I think of our millenial generation today and am saddened that we are characterized by so much half-heartedness, skittishness, and lack of commitment.

” Therefore I do not run like someone running aimlessly; I do not fight like a boxer beating the air. 27 No, I strike a blow to my body and make it my slave so that after I have preached to others, I myself will not be disqualified for the prize.”

-1 Corinthians 9:26-27

I’m constantly fighting two forces within my heart. I want to be everywhere, with everyone, and doing everything. I equally value and desire to be faithful in the few things so that I can be as excellent and high impact in those areas of my life. Are either bad? I think both have high value and different people need to take on those different paths. I think as millenials it would behoove us to heed Paul’s words and apply it to our lives. I don’t want to run aimlessly and ultimately lack self-discipline. I want to take full advantage and dominion over the resources in front of me and create self-discipline for myself so that I can maximize my capacity to be the hands and feet of Christ.

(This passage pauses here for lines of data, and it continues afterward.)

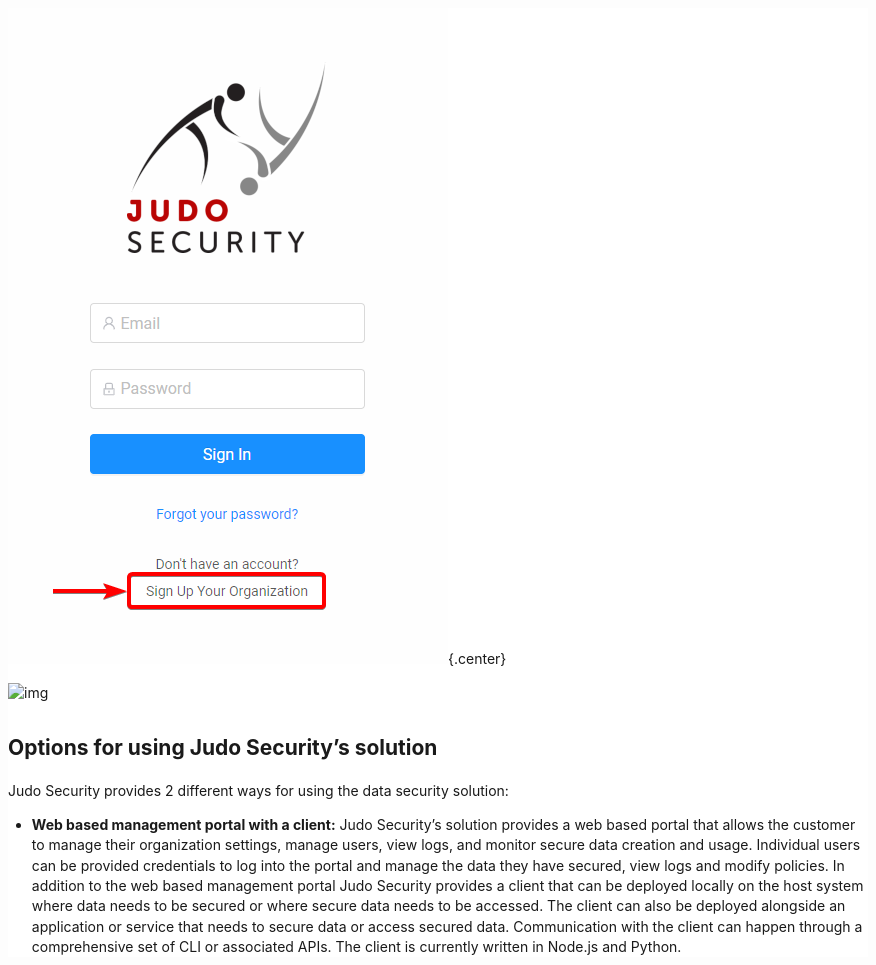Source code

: ![login alt <>](/images/login.png){.center}


![img](blob:https://judosecurity.atlassian.net/c732457a-1b1a-4dcc-842e-b948345590fc#media-blob-url=true&id=8f7e1f6b-a946-485c-a1cf-da4339059f3a&collection=contentId-361889800&contextId=361889800&mimeType=image%2Fpng&name=image-20200728-064249.png&size=32071&width=440&height=656)


## Options for using Judo Security’s solution

Judo Security provides 2 different ways for using the data security solution:

- **Web based management portal with a client:** Judo Security’s solution provides a web based portal that allows the customer to manage their organization settings, manage users, view logs, and monitor secure data creation and usage. Individual users can be provided credentials to log into the portal and manage the data they have secured, view logs and modify policies. In addition to the web based management portal Judo Security provides a client that can be deployed locally on the host system where data needs to be secured or where secure data needs to be accessed. The client can also be deployed alongside an application or service that needs to secure data or access secured data. Communication with the client can happen through a comprehensive set of CLI or associated APIs.  The client is currently written in Node.js and Python.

Christ has already chosen us as his beloved people; righteousness has been delivered and sin has been washed away. I don’t feel like I have to earn anything for my life is no longer my own, but I press forward because I have been bought with a price and am fearfully and wonderfully made I beat my body and make it my slave so that God can get the most glory and honor.

Would the things you’re living for now be worth dying for?